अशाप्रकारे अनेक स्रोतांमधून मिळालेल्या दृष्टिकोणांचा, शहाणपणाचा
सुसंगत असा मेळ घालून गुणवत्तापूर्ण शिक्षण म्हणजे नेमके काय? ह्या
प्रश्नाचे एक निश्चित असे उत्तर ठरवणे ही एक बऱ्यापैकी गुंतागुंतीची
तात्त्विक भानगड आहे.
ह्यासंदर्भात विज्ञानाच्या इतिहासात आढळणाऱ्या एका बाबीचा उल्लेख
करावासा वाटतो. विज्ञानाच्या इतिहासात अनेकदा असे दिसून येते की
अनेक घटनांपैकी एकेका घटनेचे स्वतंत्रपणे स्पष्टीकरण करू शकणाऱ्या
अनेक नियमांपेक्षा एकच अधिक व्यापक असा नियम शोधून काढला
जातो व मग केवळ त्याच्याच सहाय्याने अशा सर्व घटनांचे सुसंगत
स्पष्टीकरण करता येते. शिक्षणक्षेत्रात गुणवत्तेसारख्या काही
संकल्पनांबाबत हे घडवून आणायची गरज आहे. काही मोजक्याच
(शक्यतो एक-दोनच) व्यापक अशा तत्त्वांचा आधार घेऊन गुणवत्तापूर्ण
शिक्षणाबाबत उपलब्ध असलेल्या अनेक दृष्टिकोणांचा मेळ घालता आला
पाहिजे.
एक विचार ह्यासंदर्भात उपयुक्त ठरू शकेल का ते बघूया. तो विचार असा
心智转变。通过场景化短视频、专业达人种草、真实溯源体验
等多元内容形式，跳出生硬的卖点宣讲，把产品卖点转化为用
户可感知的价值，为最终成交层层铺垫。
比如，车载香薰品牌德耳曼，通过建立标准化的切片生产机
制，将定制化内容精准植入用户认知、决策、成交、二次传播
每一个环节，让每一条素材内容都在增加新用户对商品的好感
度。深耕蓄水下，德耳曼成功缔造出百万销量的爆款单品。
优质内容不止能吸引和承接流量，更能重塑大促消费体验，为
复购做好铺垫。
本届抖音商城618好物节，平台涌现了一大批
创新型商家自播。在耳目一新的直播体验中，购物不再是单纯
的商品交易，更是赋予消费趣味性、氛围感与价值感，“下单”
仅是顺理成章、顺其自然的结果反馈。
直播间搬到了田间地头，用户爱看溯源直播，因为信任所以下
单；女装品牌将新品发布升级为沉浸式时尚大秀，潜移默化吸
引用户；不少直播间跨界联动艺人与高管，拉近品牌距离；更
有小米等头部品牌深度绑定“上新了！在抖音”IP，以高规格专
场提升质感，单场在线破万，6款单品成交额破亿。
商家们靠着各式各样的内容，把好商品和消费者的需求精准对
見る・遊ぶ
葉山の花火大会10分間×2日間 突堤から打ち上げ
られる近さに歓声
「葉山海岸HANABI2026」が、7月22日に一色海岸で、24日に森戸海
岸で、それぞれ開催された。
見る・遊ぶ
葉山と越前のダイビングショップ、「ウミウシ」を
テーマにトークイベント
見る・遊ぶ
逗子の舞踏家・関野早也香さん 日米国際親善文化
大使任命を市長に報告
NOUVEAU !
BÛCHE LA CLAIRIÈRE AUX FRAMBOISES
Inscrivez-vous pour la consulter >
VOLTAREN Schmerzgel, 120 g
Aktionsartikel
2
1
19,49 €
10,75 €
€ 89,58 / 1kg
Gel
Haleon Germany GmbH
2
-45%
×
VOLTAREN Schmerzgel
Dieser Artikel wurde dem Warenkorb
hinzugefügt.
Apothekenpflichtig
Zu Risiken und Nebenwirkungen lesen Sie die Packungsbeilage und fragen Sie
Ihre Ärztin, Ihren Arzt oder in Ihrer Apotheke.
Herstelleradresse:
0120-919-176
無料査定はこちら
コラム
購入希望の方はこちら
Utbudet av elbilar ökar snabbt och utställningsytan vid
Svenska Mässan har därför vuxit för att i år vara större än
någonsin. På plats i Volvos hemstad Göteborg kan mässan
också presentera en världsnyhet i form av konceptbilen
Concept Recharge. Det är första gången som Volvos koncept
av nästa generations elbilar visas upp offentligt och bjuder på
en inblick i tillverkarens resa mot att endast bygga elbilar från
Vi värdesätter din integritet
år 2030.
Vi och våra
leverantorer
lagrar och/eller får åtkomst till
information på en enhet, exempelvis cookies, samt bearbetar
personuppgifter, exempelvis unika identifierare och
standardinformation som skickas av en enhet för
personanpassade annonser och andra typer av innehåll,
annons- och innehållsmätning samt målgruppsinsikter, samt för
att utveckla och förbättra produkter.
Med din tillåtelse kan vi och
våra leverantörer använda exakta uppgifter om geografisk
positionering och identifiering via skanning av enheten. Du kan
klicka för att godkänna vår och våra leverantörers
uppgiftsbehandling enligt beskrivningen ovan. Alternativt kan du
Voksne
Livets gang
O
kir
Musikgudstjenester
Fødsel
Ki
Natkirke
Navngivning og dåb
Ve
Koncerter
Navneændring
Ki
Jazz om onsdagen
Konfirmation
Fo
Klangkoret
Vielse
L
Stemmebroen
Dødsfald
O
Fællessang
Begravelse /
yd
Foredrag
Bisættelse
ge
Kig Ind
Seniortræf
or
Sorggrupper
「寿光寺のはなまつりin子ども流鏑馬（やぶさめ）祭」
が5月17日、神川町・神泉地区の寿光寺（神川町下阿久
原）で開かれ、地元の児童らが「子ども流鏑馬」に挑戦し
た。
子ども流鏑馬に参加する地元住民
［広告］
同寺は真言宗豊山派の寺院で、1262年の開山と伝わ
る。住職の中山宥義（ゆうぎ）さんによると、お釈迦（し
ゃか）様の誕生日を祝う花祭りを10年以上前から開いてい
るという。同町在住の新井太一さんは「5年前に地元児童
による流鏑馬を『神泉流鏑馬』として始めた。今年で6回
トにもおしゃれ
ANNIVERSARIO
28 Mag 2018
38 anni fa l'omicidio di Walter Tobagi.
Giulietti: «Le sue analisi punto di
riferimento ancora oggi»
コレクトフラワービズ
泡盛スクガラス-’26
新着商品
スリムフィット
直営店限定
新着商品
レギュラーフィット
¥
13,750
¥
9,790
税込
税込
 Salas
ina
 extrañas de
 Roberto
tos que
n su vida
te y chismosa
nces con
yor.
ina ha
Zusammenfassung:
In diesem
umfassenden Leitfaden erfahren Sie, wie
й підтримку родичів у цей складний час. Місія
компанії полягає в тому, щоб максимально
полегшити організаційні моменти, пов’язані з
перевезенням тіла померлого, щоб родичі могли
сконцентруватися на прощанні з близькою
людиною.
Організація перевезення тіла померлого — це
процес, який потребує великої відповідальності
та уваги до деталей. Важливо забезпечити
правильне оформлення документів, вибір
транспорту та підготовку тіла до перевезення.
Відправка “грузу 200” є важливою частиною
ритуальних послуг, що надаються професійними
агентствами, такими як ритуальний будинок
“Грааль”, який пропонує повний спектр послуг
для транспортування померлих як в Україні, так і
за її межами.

### WORK TO BE COMPLETED
Please find each line in the items above that contains the word "våra" and copy those lines out.

### TASK OUTPUT
Vi och våra
våra leverantörer använda exakta uppgifter om geografisk
klicka för att godkänna vår och våra leverantörers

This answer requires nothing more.